As for Greenlaw (1910-1982), he was the first head of the Higher Department of Arts at the Technical Institute (now called the College of Fine and Applied Arts at the Sudan University of Science and Technology).
A number of artists, architects, critics, and others have previously written about the Book of Greenlaw, which dealt with the coral buildings of Suakin and its Islamic architecture. Mansour Khaled was one of them.
The island city of Suakin on Sudan’s Red Sea coast thrived as a center of trade and pilgrimage from at least the thirteenth century during the Mamluk period.
Then, after coming under Ottoman rule in the early sixteenth century, the city became a vital node in the transregional maritime matrices that connected the Mediterranean to the Indian Ocean and inland Africa to Mecca. In 1869, the opening of the Suez Canal further bolstered Suakin’s key coastal position.
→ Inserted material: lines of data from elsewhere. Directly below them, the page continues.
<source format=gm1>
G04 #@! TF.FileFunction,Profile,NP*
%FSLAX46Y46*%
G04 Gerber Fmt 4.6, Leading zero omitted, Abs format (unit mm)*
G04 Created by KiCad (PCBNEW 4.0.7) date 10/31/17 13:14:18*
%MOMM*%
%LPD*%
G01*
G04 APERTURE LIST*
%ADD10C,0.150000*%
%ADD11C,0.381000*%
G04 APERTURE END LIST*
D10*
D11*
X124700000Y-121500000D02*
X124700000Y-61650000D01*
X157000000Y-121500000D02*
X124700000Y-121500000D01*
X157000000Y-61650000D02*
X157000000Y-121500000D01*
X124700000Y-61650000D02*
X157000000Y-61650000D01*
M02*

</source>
But the port’s fortunes shifted in 1909 when the British constructed Port Sudan to Suakin’s north. Shortly afterward, trade operations moved to the newly built port and Suakin’s merchants eventually vacated the city, leaving their distinctive houses, built of coral-rock quarried directly from the shoreline, to deteriorate. Today, there are no inhabitants left on the island, only architectural ruins.
Despite its ruined state, Suakin’s architecture is well known internationally, particularly among archaeologists and those who study vernacular building.
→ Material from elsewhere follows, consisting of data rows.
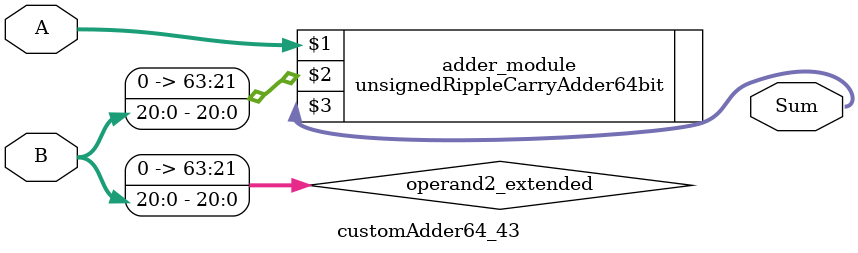
<source format=v>
module customAdder64_43(
                        input [63 : 0] A,
                        input [20 : 0] B,
                        
                        output [64 : 0] Sum
                );

        wire [63 : 0] operand2_extended;
        
        assign operand2_extended =  {43'b0, B};
        
        unsignedRippleCarryAdder64bit adder_module(
            A,
            operand2_extended,
            Sum
        );
        
        endmodule
        
</source>
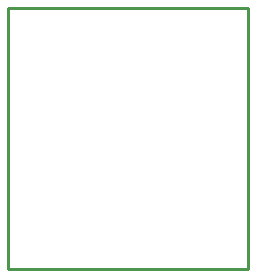
<source format=gko>
G04 Layer_Color=16711935*
%FSLAX25Y25*%
%MOIN*%
G70*
G01*
G75*
%ADD13C,0.01000*%
D13*
X-0Y-0D02*
Y87000D01*
Y-0D02*
X80000D01*
Y87000D01*
X-0D02*
X80000D01*
M02*

</source>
This enduring reputation may be attributed largely to The Coral Buildings of Suakin, a copiously illustrated text published by the artist Jean-Pierre Greenlaw (1910-1982) in 1976 and then reprinted in 1995 with a new subtitle and foreword.

Hailed at the time of its original issuance as the “finest published contribution in English to Sudanese art history,” it has been used widely as a source for the architecture of the connected regions of the Arab world, the Red Sea, East Africa, and the Indian Ocean (Hale 1977:5) With its handdrawn plans, elevations, sections, and architectural details of the houses, mosques, and public structures of Suakin, the text has almost single-handedly retained the memory of a lost tradition of vernacular building.

This study represents an effort to look closely at the images that fill The Coral Buildings, which was not a scholarly work, but nevertheless has served as a classic resource for the architecture of a city that is now destroyed. A reassessment of Greenlaw’s wider visual project, which was not simply a transparent documentary effort, is now timely for several reasons.